Justiça seja feita, antes de prosseguirmos com o texto, o bordão “rouba, mas faz” não foi criado em alusão ao deputado Paulo Maluf (PP-SP). A frase tem origem na década de 50 do século passado, entrando para o folclore político brasileiro quando cabos eleitorais do político paulista Adhemar de Barros (1901-1969) o repetiam para neutralizar os adversários, que o acusavam de ser ladrão. Em vez de negar as acusações, os adhemaristas afirmavam que Adhemar eram um fazedor, que construía isso e mais aquilo.

Todavia, foi com Maluf governando São Paulo, no início da década de 80, e como prefeito da cidade de São Paulo, nos anos 90, que o “rouba, mas faz” ganhou fama e é lembrado pelas gerações mais recentes. Curiosamente, foi o PT uma das vozes que mais contribuiu para colar a pecha em Maluf perante a opinião pública e na imprensa. Quis o destino que décadas depois o bordão agora fosse empregado ao chefão do petismo, acrescentado duas palavras consonantes com os novos tempos: “rouba, mas faz obra social”.

A última pesquisa do Datafolha, realizada nos dias 27 e 28 de setembro passado, é um indício de que o ex-presidente Lula herdou o bordão de Adhemar e Maluf. Apesar da condenação na Operação Lava Jato, dos inúmeros inquéritos como réu e, principalmente das recentes revelações do ex-ministro Antonio Palocci, o chefão petista continua a crescer na intenção de voto do eleitorado brasileiro. Segundo dados do instituto, na disputa presidencial ele aumentou de 15% para 18% nas menções espontâneas. Na pergunta estimulada ele lidera em todos os cenários com pelo menos 35% das intenções. E sua taxa de rejeição caiu de 46% para 42%.

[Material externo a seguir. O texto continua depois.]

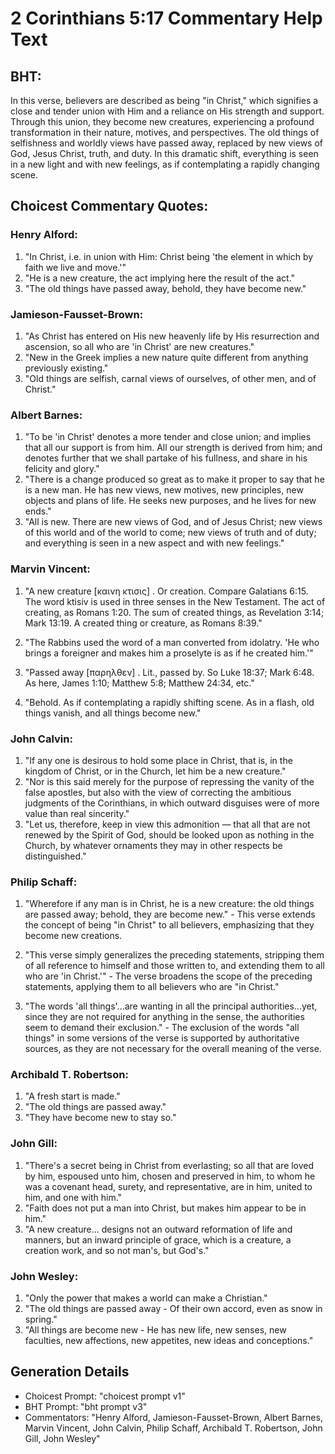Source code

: # 2 Corinthians 5:17 Commentary Help Text

## BHT:
In this verse, believers are described as being "in Christ," which signifies a close and tender union with Him and a reliance on His strength and support. Through this union, they become new creatures, experiencing a profound transformation in their nature, motives, and perspectives. The old things of selfishness and worldly views have passed away, replaced by new views of God, Jesus Christ, truth, and duty. In this dramatic shift, everything is seen in a new light and with new feelings, as if contemplating a rapidly changing scene.

## Choicest Commentary Quotes:
### Henry Alford:
1. "In Christ, i.e. in union with Him: Christ being 'the element in which by faith we live and move.'" 
2. "He is a new creature, the act implying here the result of the act." 
3. "The old things have passed away, behold, they have become new."

### Jamieson-Fausset-Brown:
1. "As Christ has entered on His new heavenly life by His resurrection and ascension, so all who are 'in Christ' are new creatures."
2. "New in the Greek implies a new nature quite different from anything previously existing."
3. "Old things are selfish, carnal views of ourselves, of other men, and of Christ."

### Albert Barnes:
1. "To be 'in Christ' denotes a more tender and close union; and implies that all our support is from him. All our strength is derived from him; and denotes further that we shall partake of his fullness, and share in his felicity and glory."
2. "There is a change produced so great as to make it proper to say that he is a new man. He has new views, new motives, new principles, new objects and plans of life. He seeks new purposes, and he lives for new ends."
3. "All is new. There are new views of God, and of Jesus Christ; new views of this world and of the world to come; new views of truth and of duty; and everything is seen in a new aspect and with new feelings."

### Marvin Vincent:
1. "A new creature [καινη κτισις] . Or creation. Compare Galatians 6:15. The word ktisiv is used in three senses in the New Testament. The act of creating, as Romans 1:20. The sum of created things, as Revelation 3:14; Mark 13:19. A created thing or creature, as Romans 8:39."

2. "The Rabbins used the word of a man converted from idolatry. 'He who brings a foreigner and makes him a proselyte is as if he created him.'"

3. "Passed away [παρηλθεν] . Lit., passed by. So Luke 18:37; Mark 6:48. As here, James 1:10; Matthew 5:8; Matthew 24:34, etc."

4. "Behold. As if contemplating a rapidly shifting scene. As in a flash, old things vanish, and all things become new."

### John Calvin:
1. "If any one is desirous to hold some place in Christ, that is, in the kingdom of Christ, or in the Church, let him be a new creature."
2. "Nor is this said merely for the purpose of repressing the vanity of the false apostles, but also with the view of correcting the ambitious judgments of the Corinthians, in which outward disguises were of more value than real sincerity."
3. "Let us, therefore, keep in view this admonition — that all that are not renewed by the Spirit of God, should be looked upon as nothing in the Church, by whatever ornaments they may in other respects be distinguished."

### Philip Schaff:
1. "Wherefore if any man is in Christ, he is a new creature: the old things are passed away; behold, they are become new." - This verse extends the concept of being "in Christ" to all believers, emphasizing that they become new creations. 

2. "This verse simply generalizes the preceding statements, stripping them of all reference to himself and those written to, and extending them to all who are 'in Christ.'" - The verse broadens the scope of the preceding statements, applying them to all believers who are "in Christ."

3. "The words 'all things'...are wanting in all the principal authorities...yet, since they are not required for anything in the sense, the authorities seem to demand their exclusion." - The exclusion of the words "all things" in some versions of the verse is supported by authoritative sources, as they are not necessary for the overall meaning of the verse.

### Archibald T. Robertson:
1. "A fresh start is made."
2. "The old things are passed away."
3. "They have become new to stay so."

### John Gill:
1. "There's a secret being in Christ from everlasting; so all that are loved by him, espoused unto him, chosen and preserved in him, to whom he was a covenant head, surety, and representative, are in him, united to him, and one with him."
2. "Faith does not put a man into Christ, but makes him appear to be in him."
3. "A new creature... designs not an outward reformation of life and manners, but an inward principle of grace, which is a creature, a creation work, and so not man's, but God's."

### John Wesley:
1. "Only the power that makes a world can make a Christian."
2. "The old things are passed away - Of their own accord, even as snow in spring."
3. "All things are become new - He has new life, new senses, new faculties, new affections, new appetites, new ideas and conceptions."


## Generation Details
- Choicest Prompt: "choicest prompt v1"
- BHT Prompt: "bht prompt v3"
- Commentators: "Henry Alford, Jamieson-Fausset-Brown, Albert Barnes, Marvin Vincent, John Calvin, Philip Schaff, Archibald T. Robertson, John Gill, John Wesley"

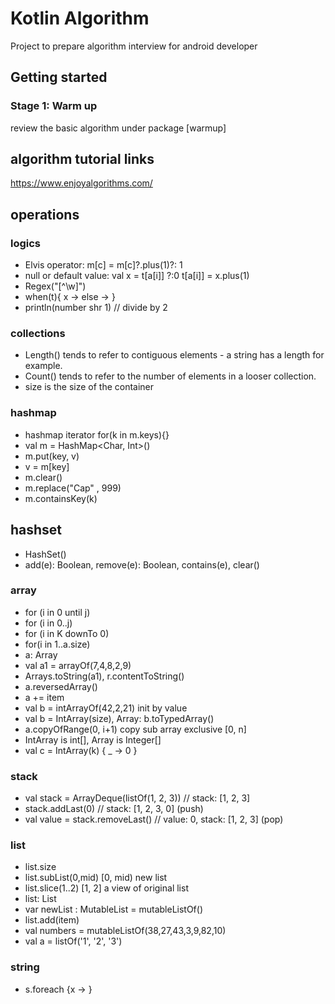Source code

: # Kotlin Algorithm

Project to prepare algorithm interview for android developer

## Getting started

### Stage 1: Warm up
review the basic algorithm under package [warmup]

## algorithm tutorial links
https://www.enjoyalgorithms.com/

## operations

### logics
- Elvis operator: m[c] = m[c]?.plus(1)?: 1
- null or default value: val x = t[a[i]] ?:0
  t[a[i]] = x.plus(1)
- Regex("[^\\w]")
- when(t){ x -> else -> }
- println(number shr 1) // divide by 2

### collections
- Length() tends to refer to contiguous elements - a string has a length for example.
- Count() tends to refer to the number of elements in a looser collection.
- size is the size of the container

### hashmap
- hashmap iterator for(k in m.keys){}
- val m = HashMap<Char, Int>()
- m.put(key, v)
- v = m[key]
- m.clear()
- m.replace("Cap" , 999)
- m.containsKey(k)


## hashset
- HashSet()
- add(e): Boolean, remove(e): Boolean, contains(e), clear()

### array 
- for (i in 0 until j)
- for (i in 0..j)
- for (i in K downTo 0)
- for(i in 1..a.size)
- a: Array<Int>
- val a1 = arrayOf(7,4,8,2,9)
- Arrays.toString(a1), r.contentToString()
- a.reversedArray()
- a += item
- val b = intArrayOf(42,2,21) init by value
- val b = IntArray(size), Array<Int>: b.toTypedArray()
- a.copyOfRange(0, i+1) copy sub array exclusive [0, n] 
- IntArray is int[], Array<Int> is Integer[]
- val c = IntArray(k) { _ -> 0 }

### stack
- val stack = ArrayDeque(listOf(1, 2, 3)) // stack: [1, 2, 3]
- stack.addLast(0)                        // stack: [1, 2, 3, 0]         (push)
- val value = stack.removeLast()          // value: 0, stack: [1, 2, 3]  (pop)

### list 
- list.size
- list.subList(0,mid) [0, mid) new list
- list.slice(1..2) [1, 2] a view of original list
- list: List<Int>
- var newList : MutableList<Int> = mutableListOf()
- list.add(item)
- val numbers = mutableListOf(38,27,43,3,9,82,10)
- val a = listOf('1', '2', '3')

### string
- s.foreach {x -> }
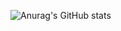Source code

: ![Anurag's GitHub stats](https://github-readme-stats.vercel.app/api?username=Wolowit&show_icons=true&theme=radical)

A demonização de toda a classe política só tem beneficiado o ex-presidente Lula. As denúncias e ações do ex-procurador geral da República, Rodrigo Janot, contra o presidente Michel Temer, também foram favoráveis ao PT e Lula. A denúncia de corrupção envolvendo o senador Aécio Neves (PSDB-MG), figura que representou o voto contrário ao petismo na última eleição presidencial, também ajudou muito. Somando tudo isso, a percepção que o brasileiro comum tem do atual quadro político é simples: se ninguém presta e todos roubam, tragamos de volta aquele que roubou, mas fez pela população mais humilde.